Billy hesitated again.
“But I thought—it was going so splendidly,” she faltered, in a half-stifled voice.
“So it was—at the first.”
“Then what—ailed it, at the last, do you suppose?” Billy was holding her breath till he should answer.
The man got to his feet.
“Billy, don't—don't ask me,” he begged. “Please don't let's talk of it any more. It can't do any good! I just flunked—that's all. My hand failed me. Maybe I tried too hard. Maybe I was tired. Maybe something—troubled me. Never mind, dear, what it was. It can do no good even to think of that—now. So just let's—drop it, please, dear,” he finished, his face working with emotion.

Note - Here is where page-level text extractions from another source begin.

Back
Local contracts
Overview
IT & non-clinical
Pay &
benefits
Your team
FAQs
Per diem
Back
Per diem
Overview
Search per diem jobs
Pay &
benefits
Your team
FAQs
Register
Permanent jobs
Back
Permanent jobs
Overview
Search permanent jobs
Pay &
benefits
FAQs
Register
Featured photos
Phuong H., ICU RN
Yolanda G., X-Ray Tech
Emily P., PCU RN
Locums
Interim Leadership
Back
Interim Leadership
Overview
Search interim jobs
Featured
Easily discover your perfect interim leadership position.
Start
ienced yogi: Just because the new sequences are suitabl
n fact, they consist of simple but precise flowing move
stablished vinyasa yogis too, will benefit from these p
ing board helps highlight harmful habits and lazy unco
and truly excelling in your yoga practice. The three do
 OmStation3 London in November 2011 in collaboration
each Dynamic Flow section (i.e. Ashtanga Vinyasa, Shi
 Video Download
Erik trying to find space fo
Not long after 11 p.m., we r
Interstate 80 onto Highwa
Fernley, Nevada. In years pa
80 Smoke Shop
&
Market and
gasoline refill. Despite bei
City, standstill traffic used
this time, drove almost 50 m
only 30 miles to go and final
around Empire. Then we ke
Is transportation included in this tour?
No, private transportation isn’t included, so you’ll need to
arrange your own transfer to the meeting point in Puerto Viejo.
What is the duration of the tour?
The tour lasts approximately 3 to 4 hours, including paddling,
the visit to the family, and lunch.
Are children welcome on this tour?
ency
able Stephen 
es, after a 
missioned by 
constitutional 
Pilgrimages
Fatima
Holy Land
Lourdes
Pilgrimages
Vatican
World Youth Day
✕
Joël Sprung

And Billy dropped it—so far as words were concerned; but she could not drop it from her thoughts—specially after Kate's letter came.

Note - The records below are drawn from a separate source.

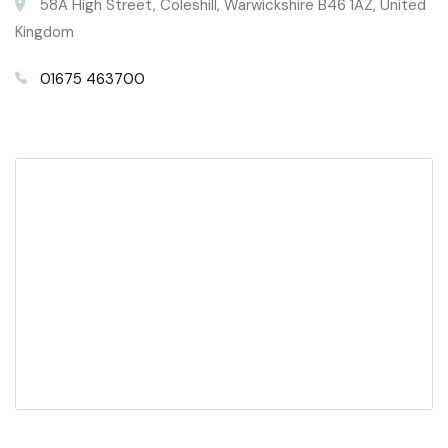
58A High Street, Coleshill, Warwickshire B46 1AZ, United
Kingdom
01675 463700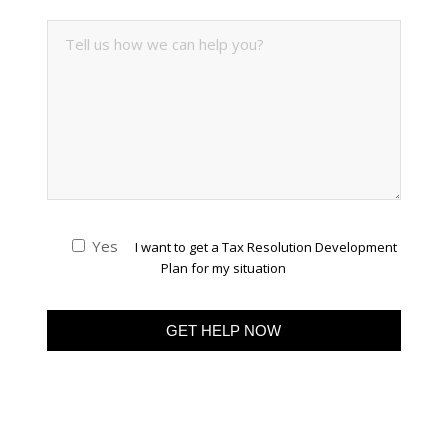
Yes
I want to get a Tax Resolution Development
Plan for my situation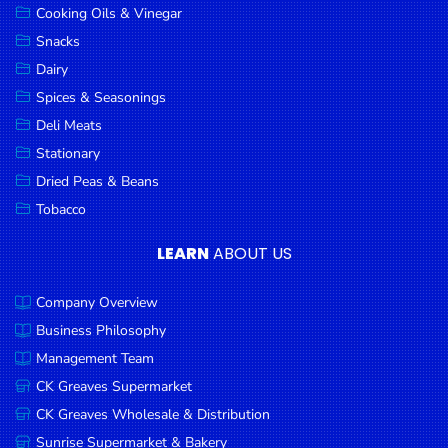
Cooking Oils & Vinegar
Snacks
Dairy
Spices & Seasonings
Deli Meats
Stationary
Dried Peas & Beans
Tobacco
LEARN
ABOUT US
Company Overview
Business Philosophy
Management Team
CK Greaves Supermarket
CK Greaves Wholesale & Distribution
Sunrise Supermarket & Bakery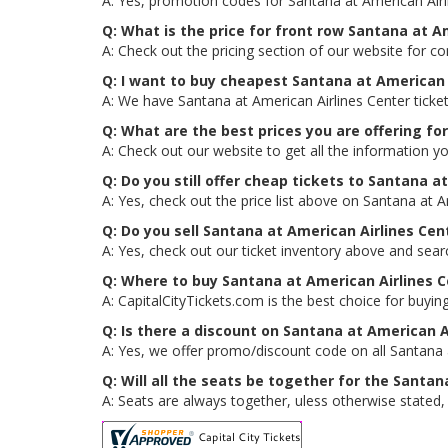
A: Yes, promotion codes for Santana at American Air
Q: What is the price for front row Santana at A
A: Check out the pricing section of our website for co
Q: I want to buy cheapest Santana at American 
A: We have Santana at American Airlines Center ticke
Q: What are the best prices you are offering fo
A: Check out our website to get all the information yo
Q: Do you still offer cheap tickets to Santana a
A: Yes, check out the price list above on Santana at A
Q: Do you sell Santana at American Airlines Ce
A: Yes, check out our ticket inventory above and sear
Q: Where to buy Santana at American Airlines C
A: CapitalCityTickets.com is the best choice for buying
Q: Is there a discount on Santana at American A
A: Yes, we offer promo/discount code on all Santana a
Q: Will all the seats be together for the Santa
A: Seats are always together, uless otherwise stated, 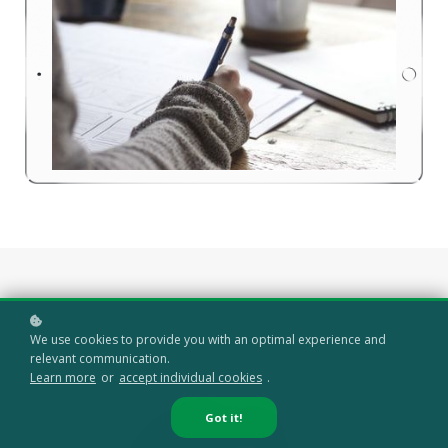
We use cookies to provide you with an optimal experience and
relevant communication.
Learn more
or
accept individual cookies
.
Got it!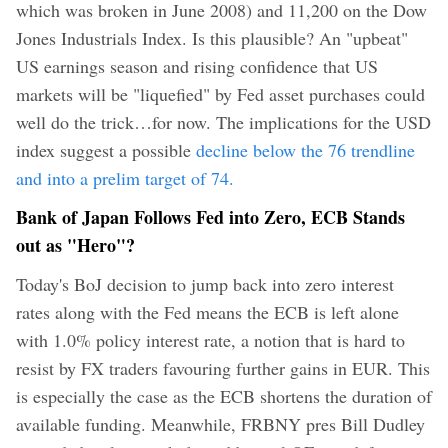
which was broken in June 2008) and 11,200 on the Dow
Jones Industrials Index.
Is this plausible? An "upbeat"
US earnings season and rising confidence that US
markets will be "liquefied" by Fed asset purchases could
well do the trick…for now. The implications for the USD
index suggest a possible
decline below the 76 trendline
and into a prelim target of 74.
Bank of Japan Follows Fed into Zero, ECB Stands
out as "Hero"?
Today's BoJ decision to jump back into zero interest
rates along with the Fed means the ECB is left alone
with 1.0% policy interest rate, a notion that is hard to
resist by FX traders favouring further gains in EUR. This
is especially the case as the ECB shortens the duration of
available funding. Meanwhile, FRBNY pres Bill Dudley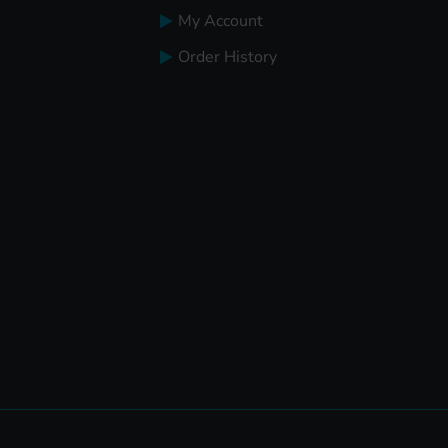
My Account
Order History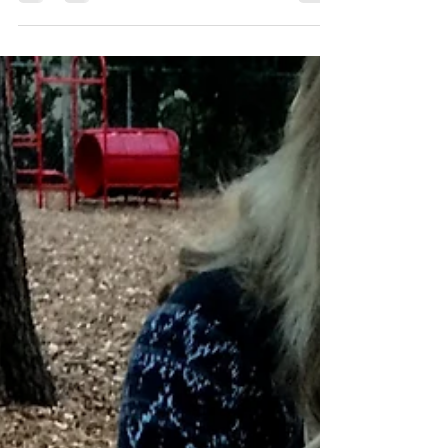
eggs in one basket. Fortune favors...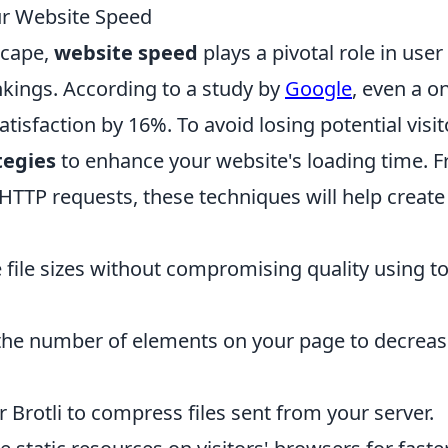
ur Website Speed
scape,
website speed
plays a pivotal role in user
kings. According to a study by
Google
, even a o
isfaction by 16%. To avoid losing potential visit
tegies
to enhance your website's loading time. 
HTTP requests, these techniques will help create
ile sizes without compromising quality using to
the number of elements on your page to decrea
 Brotli to compress files sent from your server.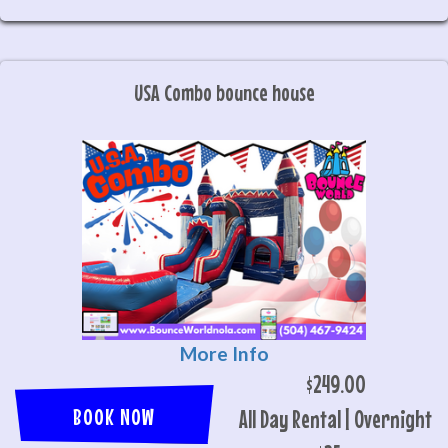
USA Combo bounce house
More Info
$249.00
BOOK NOW
All Day Rental | Overnight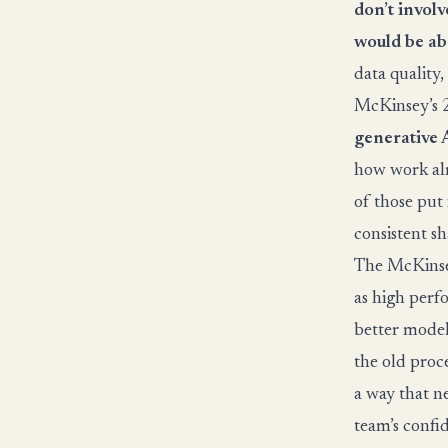
don’t involv
would be ab
data quality,
McKinsey’s 2
generative 
how work alr
of those put
consistent s
The McKinsey
as high perf
better model 
the old proce
a way that ne
team’s confi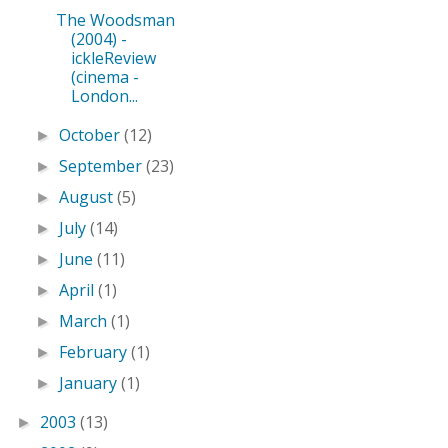
The Woodsman
(2004) -
ickleReview
(cinema -
London...
October
(12)
►
September
(23)
►
August
(5)
►
July
(14)
►
June
(11)
►
April
(1)
►
March
(1)
►
February
(1)
►
January
(1)
►
2003
(13)
►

Kate's letter was addressed to Billy, and it said, after speaking of various other matters:
“And now about poor Bertram's failure.” (Billy frowned. In Billy's presence no one was allowed to say “Bertram's failure”; but a letter has a most annoying privilege of saying what it pleases without let or hindrance, unless one tears it up—and a letter destroyed unread remains always such a tantalizing mystery of possibilities! So Billy let the letter talk.) “Of course we have heard of it away out here. I do wish if Bertram must paint such famous people, he would manage to flatter them up—in the painting, I mean, of course—enough so that it might pass for a success!